Die Beschwerden bestehen anfangs in einer brennenden und spannenden Gesichtshaut, die sehr trocken ist. Die Haut kann jucken und schuppig werden. Mit der Zeit bilden sich rote Knötchen, die im weiteren Verlauf zu eitrigen Pusteln werden. Diese Hauterscheinungen entstehen anfangs nur im Areal um den Mund, mit einem Abstand von etwa fünf Millimetern zu den Lippen. Später verteilen sich die Pusteln auch auf Kinn, Wangen und Stirn. Manchmal bilden sie sich auch auf den Augenlidern, in den Augenwinkeln oder neben den Nasenflügeln.

Diagnose

Der Verdacht stellt sich bereits durch das Aussehen der Haut. Die Frage nach den Gewohnheiten bezüglich der Hautpflege und der Nutzung von Kosmetikartikeln bringt weitere Klarheit. Allerdings gibt es noch andere Erkrankungen, die im Erscheinungsbild der perioralen Dermatitis ähneln, wie zum Beispiel das Kontaktekzem, Spätakne oder Rosazea. Da diese Krankheiten anders behandelt werden, müssen sie vor der Behandlung ausgeschlossen werden.

Behandlung

Die periorale Dermatitis ist gut behandelbar. Zunächst dürfen Patienten die Haut nur mit Wasser waschen.

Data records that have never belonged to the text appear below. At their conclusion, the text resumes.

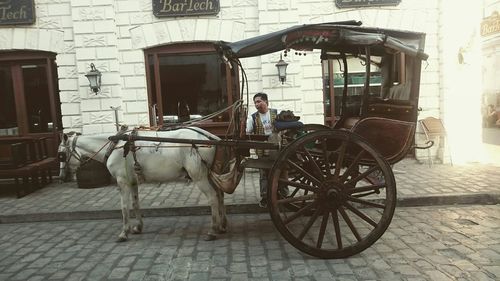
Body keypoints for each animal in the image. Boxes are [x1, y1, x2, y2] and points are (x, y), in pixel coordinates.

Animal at [58, 128, 227, 240]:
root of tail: (211, 138)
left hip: (199, 176)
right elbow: (135, 204)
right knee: (220, 194)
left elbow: (124, 207)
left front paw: (124, 232)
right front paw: (138, 227)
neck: (115, 146)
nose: (61, 177)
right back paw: (222, 225)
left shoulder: (122, 181)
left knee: (213, 197)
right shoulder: (132, 181)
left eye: (61, 155)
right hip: (208, 174)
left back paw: (213, 230)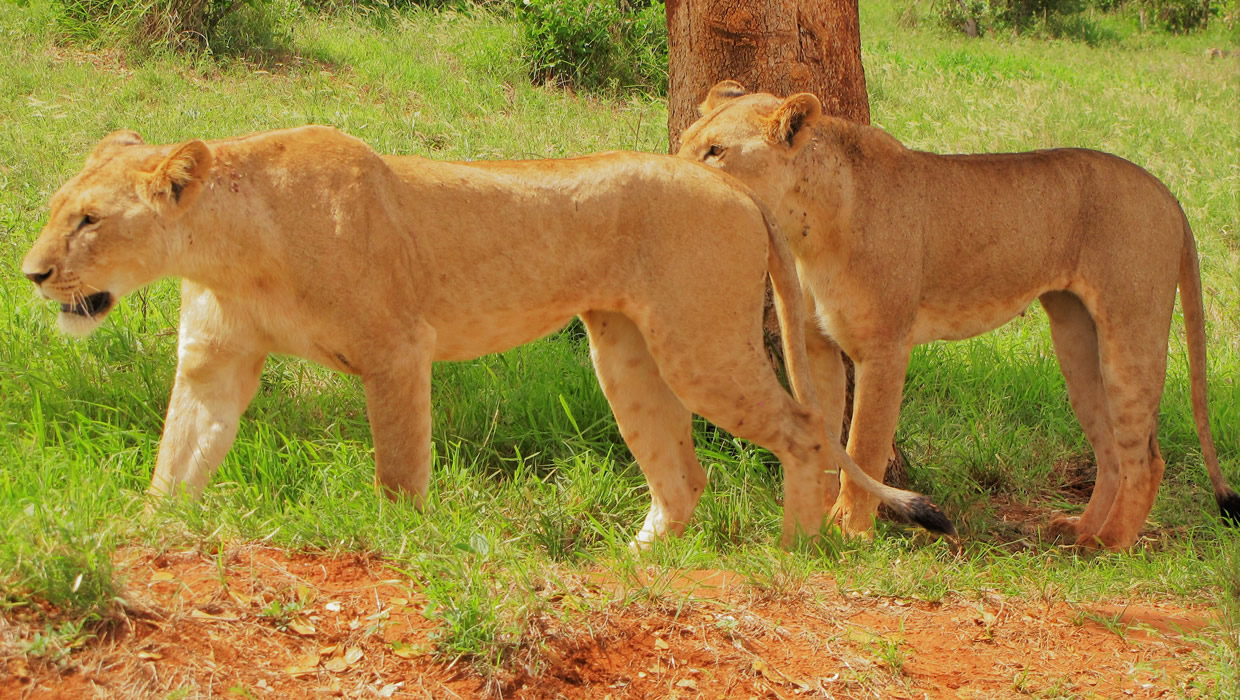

Auf Reinigungs- und Abschminkprodukte sowie auf Kosmetika sollte völlig verzichtet werden. Um die Haut mit Feuchtigkeit zu versorgen, verordnet der Arzt spezielle milde Cremes. Auf keinen Fall dürfen Kortisonsalben verwendet werden. Sie verbessern zwar anfangs das Hautbild, allerdings kommen die Hautirritationen nach dem Absetzen verstärkt zurück. Zudem wird die Haut durch diese Präparate zusätzlich geschädigt. Hilfreich sind kühle Umschläge mit schwarzem Tee. Sind die Entzündungen sehr stark, kann mit entzündungshemmenden Medikamenten entgegengewirkt werden. Wichtig ist, dass man viel Geduld mitbringt, da die Heilung längere Zeit in Anspruch nimmt.

Vorbeugung

Man kann der perioralen Dermatitis vorbeugen, indem man Reinigungs-, Pflege und Kosmetikartikel nur gering dosiert anwendet.

Wichtiger Hinweis: Dieser Artikel kann einen Besuch beim Arzt nicht ersetzen. Er enthält nur allgemeine Hinweise und darf daher keinesfalls zu einer Selbstdiagnose oder Selbstbehandlung herangezogen werden.